** Document section follows **

The fact "it" did not get hot likely indicates that the heat is not being effectively transmitted away from the emitter
to the head and body of the light.

A light with an effective heatsink system will draw heat from the emitter and to the body of the light/your hand.

Otherwise, the heat sits at the LED and slowly cooks it.


----------



## mikekoz (Feb 13, 2013)

LEDAdd1ct said:


> The fact "it" did not get hot likely indicates that the heat is not being effectively transmitted away from the emitter
> to the head and body of the light.
> 
> A light with an effective heatsink system will draw heat from the emitter and to the body of the light/your hand.
> ...



I see. I am just thinking "bass akwards" so to speak!! I do not think I have owned a LED light however that ever got hot to the touch. Then again, I only use them for a few minutes at a time for the most part so I guess I never give them the chance. Sounds like I am lucky that I did not burn out the LED on this thing a while back when I was doing my runtime test. It was on for about 4 hours before I shut it off!!


----------



## mccririck (Feb 14, 2013)

*Re: Ozark Trail 200 Lumen Light at Walmart!*



mikekoz said:


> That is one thing I wished it had! It is just a single mode light with a reverse clicky.



Sometimes simplicity is a blessing. I don't think a 4AA really needs a low mode, it will last a good amount of time on high. And let's be honest, arent you glad it doesnt have a strobe?!


----------

** End of Document section **
** Data shown follows **

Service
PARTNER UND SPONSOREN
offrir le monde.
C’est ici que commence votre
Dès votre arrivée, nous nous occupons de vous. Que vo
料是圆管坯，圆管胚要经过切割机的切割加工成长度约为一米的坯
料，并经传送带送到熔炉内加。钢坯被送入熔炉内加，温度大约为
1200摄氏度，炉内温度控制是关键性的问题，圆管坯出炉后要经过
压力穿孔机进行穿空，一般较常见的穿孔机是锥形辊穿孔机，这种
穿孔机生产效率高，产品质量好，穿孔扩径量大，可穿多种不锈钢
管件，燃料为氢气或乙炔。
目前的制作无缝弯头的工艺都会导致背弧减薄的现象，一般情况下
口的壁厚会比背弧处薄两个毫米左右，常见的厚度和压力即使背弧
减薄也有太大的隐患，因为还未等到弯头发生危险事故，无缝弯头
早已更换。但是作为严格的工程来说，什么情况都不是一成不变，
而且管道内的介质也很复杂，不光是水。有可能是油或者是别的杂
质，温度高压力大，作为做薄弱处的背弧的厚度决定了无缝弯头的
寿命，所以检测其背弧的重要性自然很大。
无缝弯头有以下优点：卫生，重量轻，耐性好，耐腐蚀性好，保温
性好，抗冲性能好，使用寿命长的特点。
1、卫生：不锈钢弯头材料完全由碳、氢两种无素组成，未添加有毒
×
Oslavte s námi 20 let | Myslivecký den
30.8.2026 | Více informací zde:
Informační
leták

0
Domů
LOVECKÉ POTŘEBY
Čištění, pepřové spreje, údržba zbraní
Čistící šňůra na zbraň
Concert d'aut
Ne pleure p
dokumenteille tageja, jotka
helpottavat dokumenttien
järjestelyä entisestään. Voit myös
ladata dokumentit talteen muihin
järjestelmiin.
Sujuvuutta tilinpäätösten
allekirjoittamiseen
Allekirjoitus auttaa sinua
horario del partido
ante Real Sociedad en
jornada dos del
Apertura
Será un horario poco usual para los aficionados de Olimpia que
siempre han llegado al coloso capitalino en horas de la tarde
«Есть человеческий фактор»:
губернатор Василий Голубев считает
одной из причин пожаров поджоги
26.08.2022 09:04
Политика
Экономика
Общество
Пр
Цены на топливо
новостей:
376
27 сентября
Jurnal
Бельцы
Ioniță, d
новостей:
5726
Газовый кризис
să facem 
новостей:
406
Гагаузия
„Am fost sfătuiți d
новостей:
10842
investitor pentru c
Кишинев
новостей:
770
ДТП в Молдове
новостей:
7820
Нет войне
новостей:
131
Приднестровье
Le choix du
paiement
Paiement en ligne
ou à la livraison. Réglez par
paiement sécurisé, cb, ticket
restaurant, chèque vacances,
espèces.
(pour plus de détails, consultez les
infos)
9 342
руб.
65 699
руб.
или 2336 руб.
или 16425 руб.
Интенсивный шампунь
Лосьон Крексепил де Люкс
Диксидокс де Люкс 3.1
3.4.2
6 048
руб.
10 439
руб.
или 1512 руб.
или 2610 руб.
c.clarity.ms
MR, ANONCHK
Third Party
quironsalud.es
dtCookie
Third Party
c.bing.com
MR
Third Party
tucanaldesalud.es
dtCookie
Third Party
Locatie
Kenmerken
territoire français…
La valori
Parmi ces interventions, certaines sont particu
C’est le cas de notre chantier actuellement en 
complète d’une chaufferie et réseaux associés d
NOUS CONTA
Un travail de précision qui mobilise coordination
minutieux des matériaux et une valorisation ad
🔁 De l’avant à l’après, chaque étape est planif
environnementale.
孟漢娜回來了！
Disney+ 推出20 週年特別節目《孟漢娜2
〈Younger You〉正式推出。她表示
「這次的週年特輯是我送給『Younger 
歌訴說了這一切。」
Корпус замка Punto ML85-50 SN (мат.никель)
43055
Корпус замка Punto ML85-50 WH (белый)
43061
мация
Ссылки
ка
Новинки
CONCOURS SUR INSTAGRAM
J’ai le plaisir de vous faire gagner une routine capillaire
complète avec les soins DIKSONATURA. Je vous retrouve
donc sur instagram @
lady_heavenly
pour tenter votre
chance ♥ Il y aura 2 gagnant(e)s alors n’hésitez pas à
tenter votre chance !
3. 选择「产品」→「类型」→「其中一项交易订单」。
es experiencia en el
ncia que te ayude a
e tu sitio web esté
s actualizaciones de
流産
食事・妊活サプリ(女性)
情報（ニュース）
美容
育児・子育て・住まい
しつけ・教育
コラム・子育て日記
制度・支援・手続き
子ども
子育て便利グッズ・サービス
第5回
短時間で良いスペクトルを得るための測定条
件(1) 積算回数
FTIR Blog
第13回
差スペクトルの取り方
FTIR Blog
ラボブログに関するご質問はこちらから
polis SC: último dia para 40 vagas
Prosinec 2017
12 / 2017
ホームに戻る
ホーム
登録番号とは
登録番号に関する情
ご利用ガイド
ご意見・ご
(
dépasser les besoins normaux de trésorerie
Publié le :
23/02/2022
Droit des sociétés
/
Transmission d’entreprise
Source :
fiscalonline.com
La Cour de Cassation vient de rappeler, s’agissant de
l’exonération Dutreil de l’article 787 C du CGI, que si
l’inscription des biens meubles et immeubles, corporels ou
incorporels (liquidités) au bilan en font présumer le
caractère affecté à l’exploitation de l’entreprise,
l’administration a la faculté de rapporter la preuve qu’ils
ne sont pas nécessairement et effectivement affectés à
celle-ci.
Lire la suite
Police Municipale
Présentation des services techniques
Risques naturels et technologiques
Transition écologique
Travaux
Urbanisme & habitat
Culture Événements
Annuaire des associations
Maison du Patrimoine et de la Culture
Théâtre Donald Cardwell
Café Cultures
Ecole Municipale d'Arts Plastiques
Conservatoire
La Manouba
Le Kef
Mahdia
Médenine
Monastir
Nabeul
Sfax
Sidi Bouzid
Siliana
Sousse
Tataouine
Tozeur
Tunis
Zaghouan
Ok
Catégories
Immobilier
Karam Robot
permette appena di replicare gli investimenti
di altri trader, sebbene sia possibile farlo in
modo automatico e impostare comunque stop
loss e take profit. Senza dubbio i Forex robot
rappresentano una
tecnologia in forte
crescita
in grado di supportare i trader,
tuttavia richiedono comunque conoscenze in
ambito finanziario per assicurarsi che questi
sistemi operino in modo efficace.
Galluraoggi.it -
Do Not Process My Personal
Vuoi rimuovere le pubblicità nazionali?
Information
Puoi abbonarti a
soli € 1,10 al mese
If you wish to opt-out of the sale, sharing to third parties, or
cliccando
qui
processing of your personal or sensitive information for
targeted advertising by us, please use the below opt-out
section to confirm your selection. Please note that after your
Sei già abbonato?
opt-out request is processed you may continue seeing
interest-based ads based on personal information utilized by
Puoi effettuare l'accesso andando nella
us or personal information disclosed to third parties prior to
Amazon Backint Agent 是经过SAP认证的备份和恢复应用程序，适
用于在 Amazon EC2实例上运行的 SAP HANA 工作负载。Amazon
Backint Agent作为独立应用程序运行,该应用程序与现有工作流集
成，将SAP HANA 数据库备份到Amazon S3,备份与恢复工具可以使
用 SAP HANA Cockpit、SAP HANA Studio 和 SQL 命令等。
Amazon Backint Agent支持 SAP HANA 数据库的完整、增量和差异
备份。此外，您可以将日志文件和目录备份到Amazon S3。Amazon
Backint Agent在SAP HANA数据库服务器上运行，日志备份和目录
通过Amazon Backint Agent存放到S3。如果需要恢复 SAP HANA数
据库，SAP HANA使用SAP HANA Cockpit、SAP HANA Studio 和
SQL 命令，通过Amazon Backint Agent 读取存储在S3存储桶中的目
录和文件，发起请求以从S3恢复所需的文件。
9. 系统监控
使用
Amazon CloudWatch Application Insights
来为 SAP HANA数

** End of Data shown **

▸ **Task details**
Reproduce the forum thread starting with "I see. I am" and going on through "shut it off!!", updated so that "runtime test" becomes "battery test".

▸ **Your solution**
I see. I am just thinking "bass akwards" so to speak!! I do not think I have owned a LED light however that ever got hot to the touch. Then again, I only use them for a few minutes at a time for the most part so I guess I never give them the chance. Sounds like I am lucky that I did not burn out the LED on this thing a while back when I was doing my battery test. It was on for about 4 hours before I shut it off!!